S4 Swamping vs Balancing

There is a very common and natural misconception about the LLN that must be cleared up. Having an understanding of this distinction differentiates professional statisticians from amateurs. The natural mistake is to think that LLN works by BALANCING:

BALANCING: The average of the observed random variables has to converge to the EX. Suppose it is ABOVE EX, then it has to go down in the long run. Suppose it is BELOW EX, then it has to go up in the long run. This means that when it is ABOVE, it is likely to move down, and when it is below, it is likely to move up.

APPLICATION: You are flipping a fair coin. You observe a sequence of NINE Heads and ONE Tail -- this is very unbalanced in favor of Heads with observed frequency 90% of Heads. The EXPECTED value of the Heads is 50%, so you know that the 90% will go down towards 50% in the long run. SO YOU CONCLUDE that the COIN is MORE LIKELY to come up TAILS, because too many HEADS have already appeared. The COIN must BALANCE the EXCESS of HEADS by producing an EXCESS of Tails in the future.

THIS REASONING IS WRONG, but very common, and also very plausible. Here is the PROBLEM with it:

The coin flips are INDEPENDENT. They have no memory. They do not know what happened in the past. They do not know if the average of the past 10 trial is ABOVE normal or BELOW normal. So it is IMPOSSIBLE for the next trial or sequence of trials to BALANCE what happened in the past.

But this leads to a PARADOX: The subsequent trial DO in fact balance the previous one in the sense that they will move the previous average towards the mean -- this means that high averages will be brought down, and low averages will be brought up. HOW CAN THIS HAPPEN, when the later trials DO NOT KNOW what happened in the earlier trials?

The answer is a bit subtle and complex. Let us continue to consider the case of coins discussed above. Suppose that there are exactly 50 heads in the NEXT 100 trials. What happens when we add these 100 trials to the initial 10? The 9/10 heads will now become 59/110 heads so 90% Heads will move to 54% Heads. On the other hand suppose there was ONLY 1 Head and 9 Tails in the first ten trials for 10% heads in the initial 10 trials. Then 1/10 Heads will change to 51/110 which is 46% heads.

SO WE SEE THE LLN IN ACTION. The next 100 trials do not know anything about what happened in the first 10 trials. They just achieve a balance outcome of 50 heads and 50 tails. This has the automatic effect of moving 90% DOWN to 54% and moving a 10% up to 46%.

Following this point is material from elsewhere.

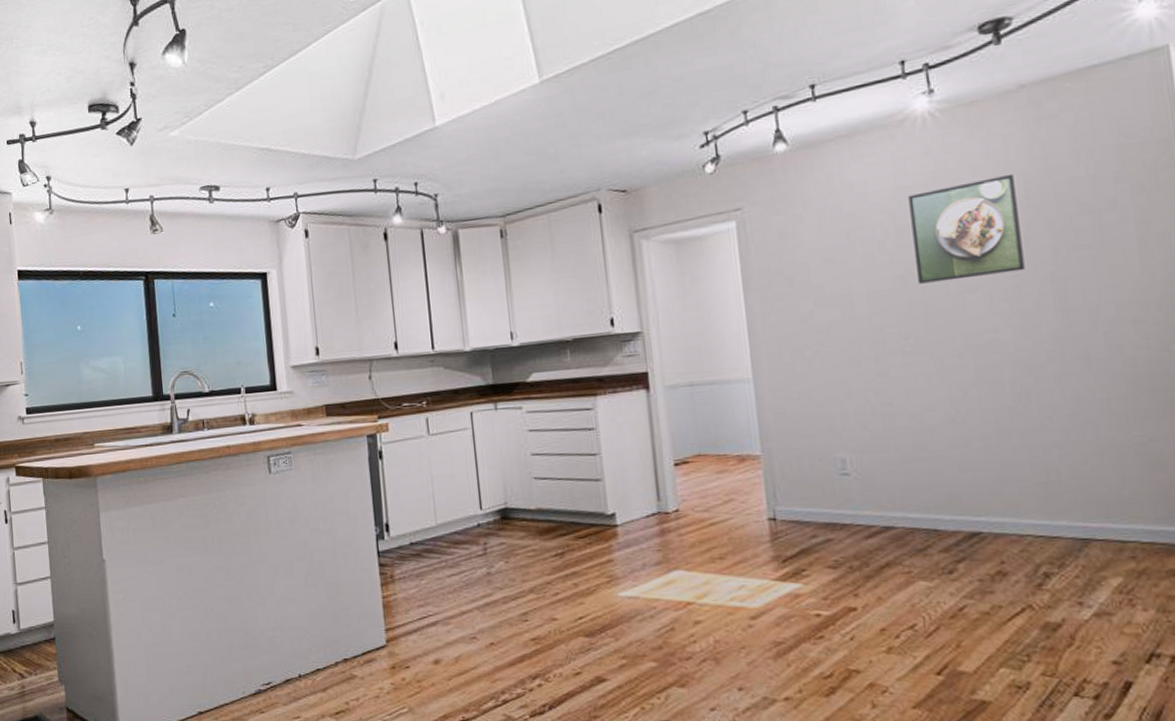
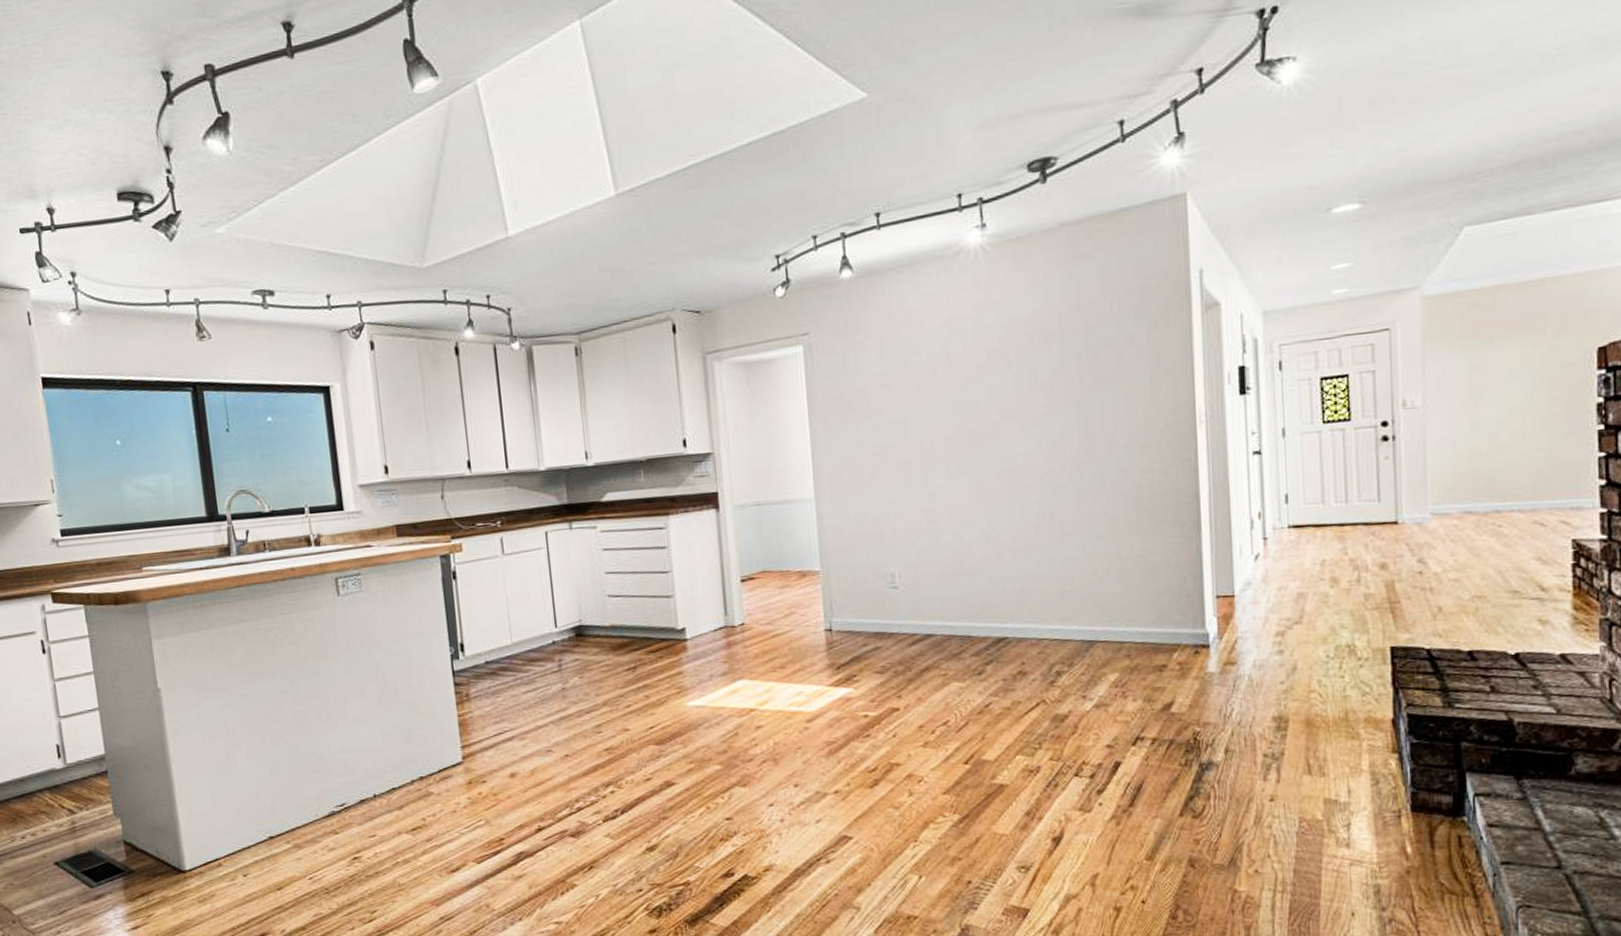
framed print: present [908,173,1025,284] -> none [959,308,1056,410]

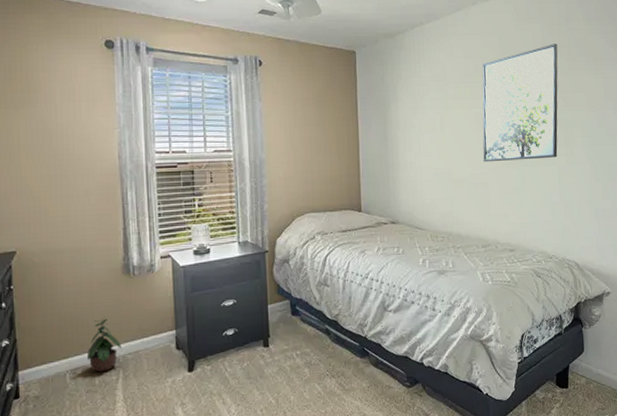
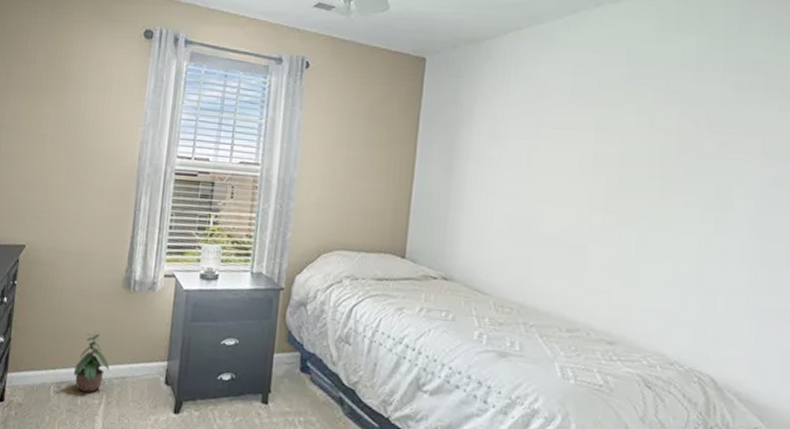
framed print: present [482,44,558,163] -> none [584,64,721,224]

The QUESTION remains HOW does this happen, and the answer is SWAMPING. The 100 trials is a LARGE number, an OCEAN compared to a DROP. What happened in the first 10 trials DOES NOT MATTER in determining the overall average for 110 trials. Similarly, what happened in the first 1000 trials will not have much effect on the average on the first 100,000 trials. This is why it is called the Law of LARGE NUMBERS. It requires LARGE NUMBERS of trials to work.